Look below you, and you won’t even see big stones, tree roots, as well as twigs, or even mud holes—all of which are usually encountered while hiking—that might hinder you from walking unbothered. No need to exert too much energy because you won’t be treading on an inclined plane.
As you weigh your decisions carefully on which side of the forked road you are to take, you have just found out about what is the difference between going hiking and going walking.
It’s now time to delve further into the trails you are to take.
What is the difference between walking and a hiking trail?
As previously mentioned in the previous section of this article, what separates walking and hiking is the trail we tread on—the side of the forked road we eventually choose.
For starters, a hiking trail usually begins in a low, lying area. Let’s say the base or the foot of a hill. And as one slowly hikes himself into a higher altitude on that hill, the trail becomes an upward path: an ascent towards the summit.
Of course, almost all hilly terrains are not plastered with cement. Its trail is a composite of the earth: soil, rock, vegetation, and other natural matter. You might even cross some rivers or streams that are scattered along the hiking trail.
But with all of these come a couple of natural hindrances when hiking. Besides, hiking, indeed, is walking on an elevated, unpaved path. So, expect a few stumbles if you don’t thoroughly watch the hiking trail you are on.
Meanwhile, a walking trail is as typical as what a walking trail can get: a relatively smooth path, mainly covered in either concrete or asphalt. A regular sight in the city, given that the modern-day downtown is brimming with such pavements layered with either of those two.
However, not all walking trails are as vanilla as you imagine them to be, as some walking trails can be characteristically rough, containing sand and gravel on them. But do note that walking trails should not be sloped. So as long as the terrain you are on is rocky but isn’t inclined, it can still be a walking trail.
Compared to a hiking trail, a walking trail is an easier route to tread on. Yet, both can still be engaged in as a recreational exercise or even as a means for just sightseeing.
And now that you are slowly leaning on the choice you have unconsciously made on which side of the forked road you are to take. It is now to look at the type of shoes you are to take with you.
What is the difference between a walking shoe and a hiking shoe?
So, let’s say you have decided to tread on the hiking trail, and you already have your gear on.
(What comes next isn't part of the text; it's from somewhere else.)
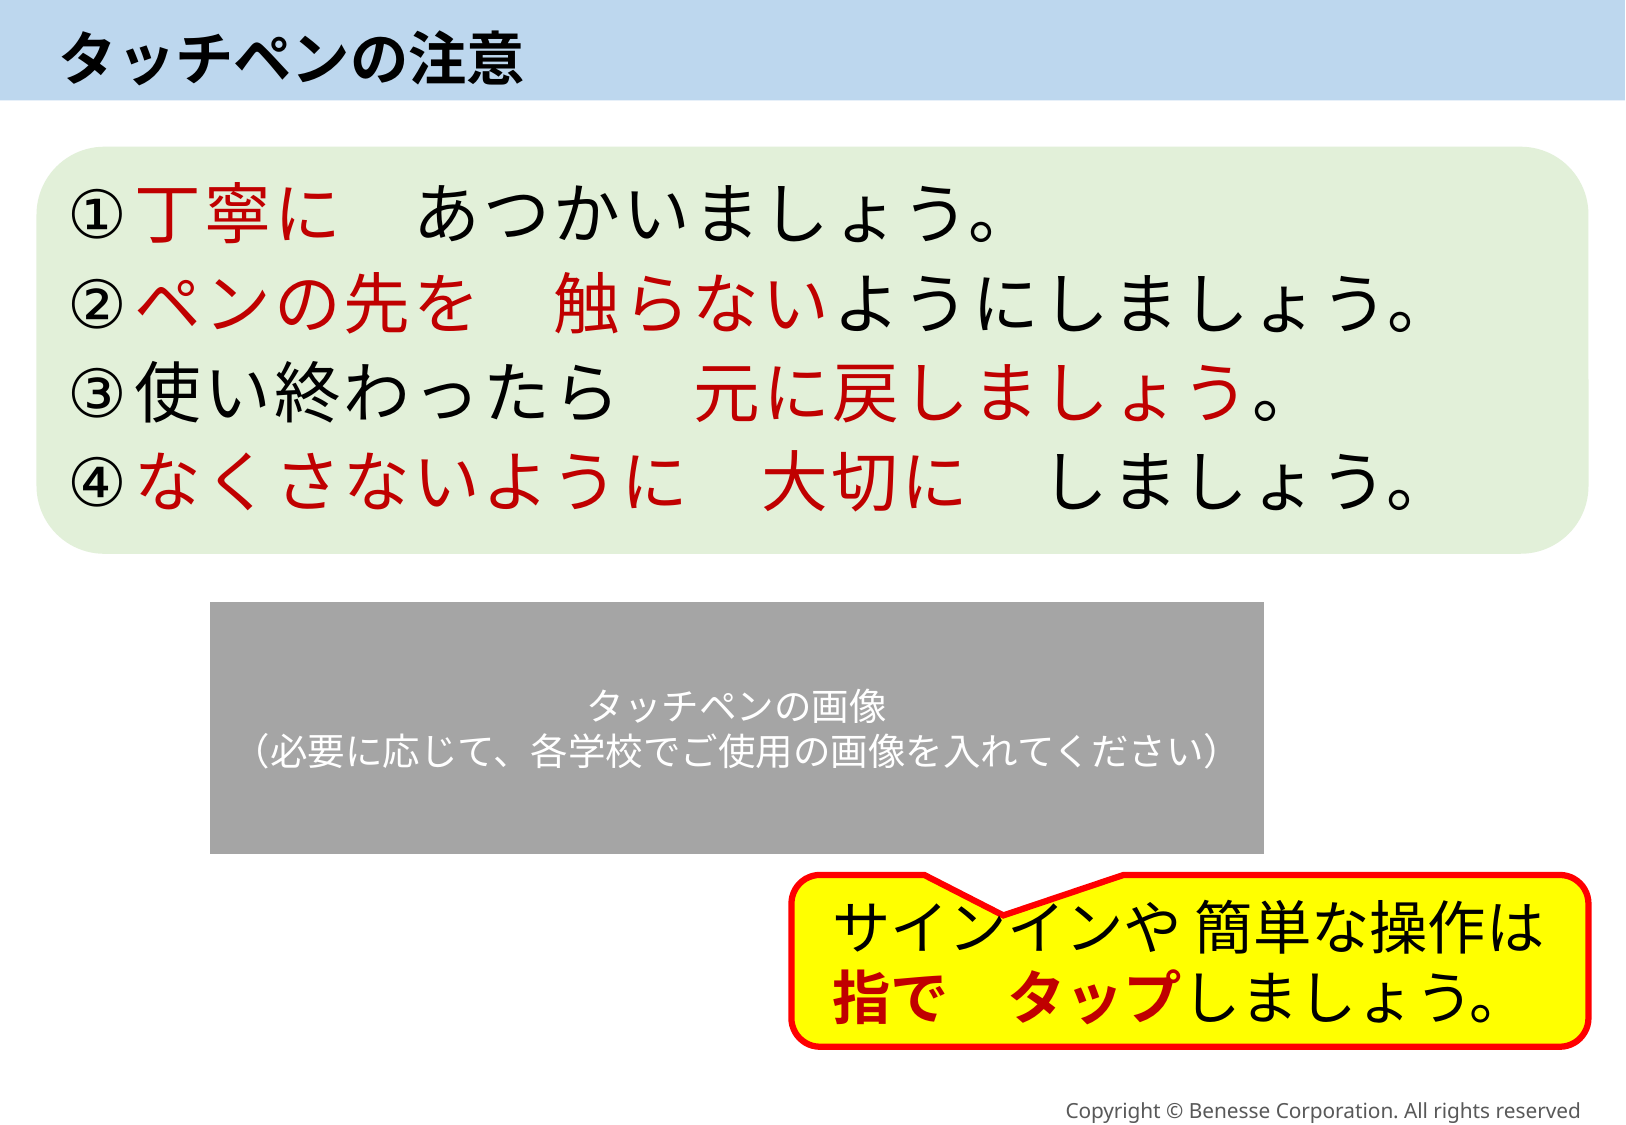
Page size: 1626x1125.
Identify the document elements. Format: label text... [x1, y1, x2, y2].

However, before stepping out of your house, you were called out by your friend that the shoe you should be wearing should have these specifications:
It should have reinforced paddings, particularly metal bars on its soles; its design should be over your ankle so that the risk of getting ankle injuries becomes less likely; it should be waterproof.
He just described to you what hiking shoes should be: a sturdier and more durable iteration of your everyday waterproof shoe that is specifically designed to support your foot—as well as your ankle—when walking on uneven, rocky terrains, as well as crossing streams or rivers.
On the other hand, a walking shoe is manufactured for the sole purpose of providing comfort over long, flat surfaces, particularly roads with tiny rocks or few inclined slopes.
Because they prioritize comfort, walking shoes are lighter and more breathable to wear over long periods. They are also well-adept in granting their users lighter and quicker mobility.
Some walking shoes are also hybridized—they are designed to take on light hiking trail jogs/walks and are also waterproof to a certain extent.
You just learned about the two sides of the forked road that await you the next time you decide to go outdoors. You just learned about what terrain to expect when treading at these paths. You also just learned about the specific shoewear required to be worn on either side of this forked road in front of you.
You just learned the difference between going walking and going hiking.